While I can’t know for sure, I think fans abandoned my site because I stopped distracting people from their life and their emotional baggage. I stopped promoting the idea that happiness is a few burpees and 50 pounds away, but I didn’t start promoting eating crap, never working out, or never striving to be better. What I did start saying is that people can be happy exactly as they are. To access this happiness, they simply have to turn inward and connect with themselves. I’m simply encouraging people to dive into the experiences they go through and understand that they’re enough simply because they showed up for life.

But guess what? The idea that “your inability to work out is what’s keeping you from happiness” is a much more favorable belief.

It’s easier to blame your lack of dedication to exercise and clean eating for your unhappiness than it is to accept the fact that deeper issues with your self-esteem maybe be blocking you from your own happiness. It’s not your love for donuts or dislike for squats. It’s simply…your relationship with yourself.

It’s hard to tune inward, take responsibility for the way you feel.

This can be a hard truth to hear. This truth is especially hard to hear through social media, a place we turn to be distracted. We watch hours-worth of cat videos and follow meme accounts. We also distract ourselves with pictures of fit bodies and fuel the belief that we need to be thinner to be deserving of happiness.

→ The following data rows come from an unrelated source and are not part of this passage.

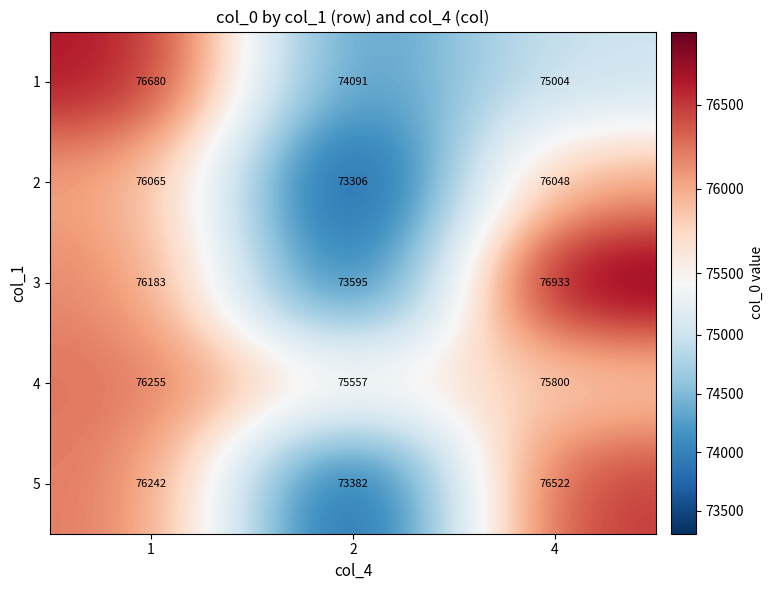

What is the spread (max minus min) of values at 1?

615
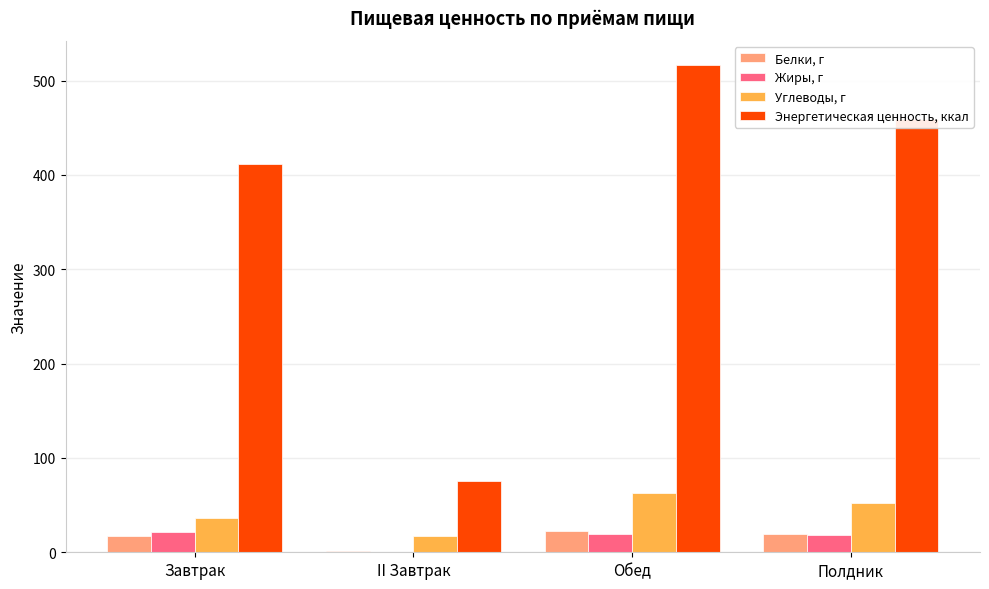

At which category is the sum across all series the highest?

Обед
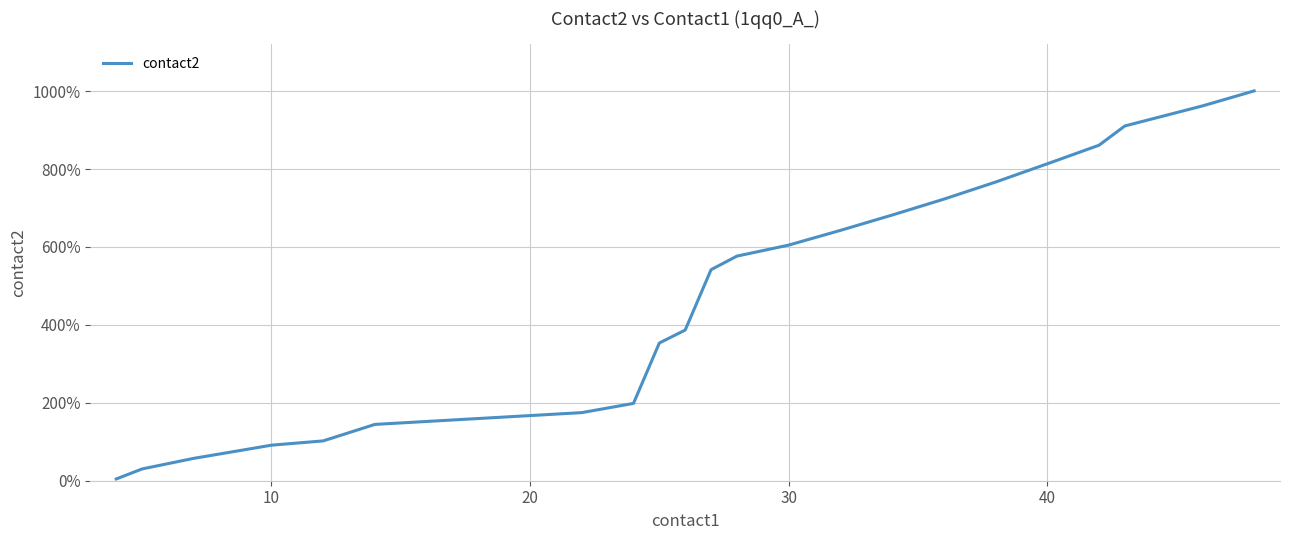

What is the greatest value displayed?

1000.6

By no means is this true for everyone. You can love yourself unconditionally and love memes. That being said, the countless messages I received from women beating themselves up for not being enough of something made it clear we’re allowing these distractions to fuel our lack of love for ourselves.

ALSO BY SOPHIE GRAY

When I dove into the relationship I had with myself, I saw how disconnected I was. Through the comments sections on my social media channels and my one-on-one workshops, I have come to see that this disconnection is a huge problem in today’s society. When you look at the way we grew up, it makes sense. Children are rewarded when they are good, and punished when they are bad. Through this system people learn to seek reward and avoid punishment—a totally human response. But within this, pieces of the self get lost. This “be better” mentality leads people to believe they need to have a fitter body, a bigger house, a better paying job, or a higher education to be rewarded. It results in the belief that people will never be good enough as they are. It makes it too painful to hear what’s within because there’s a lifetime of never being enough to work through.

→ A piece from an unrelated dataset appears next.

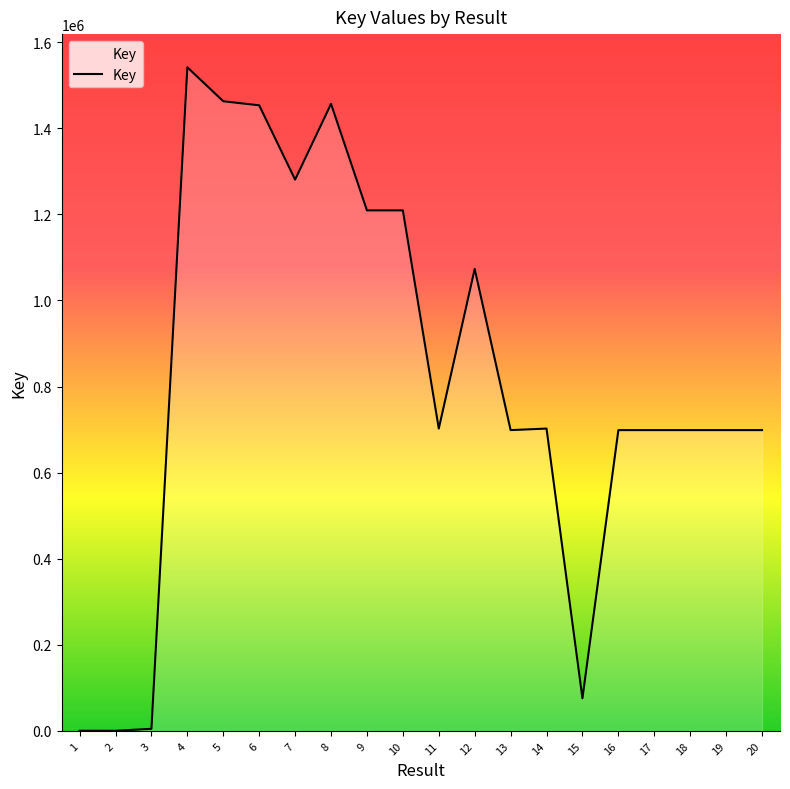

Is it true that the value at 9 is 1209258?

True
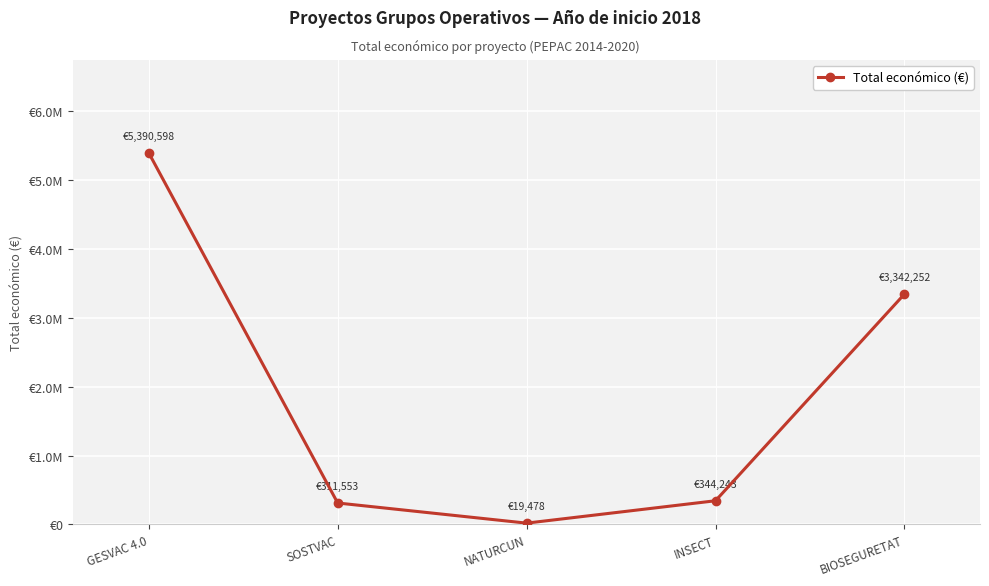

What is the average value?

1881625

Breaking free from limiting beliefs—whether that's never feeling good enough or that your presence isn’t needed—is hard. It’s hard to tune inward, take responsibility for your emotions. It’s difficult to face how you truly feel about yourself.

I understand why I lost so many followers. I stopped being a distraction and I started reminding people of their own dislike for themselves. My makeup-less selfies remind people of their own insecurities regarding their skin. My candid posts about anxiety and depression prompt people to examine their own mental health. My vulnerability with my experiences reminds followers of that time they cried themselves to sleep.

Either that, or people just really don’t like me with a shirt on.

Number of social media followers aside, I want everyone to know how deserving they are of their own love and acceptance. We are good enough exactly as we are. We are smart enough. We are pretty enough. We are successful enough. And yeah, I mean YOU too.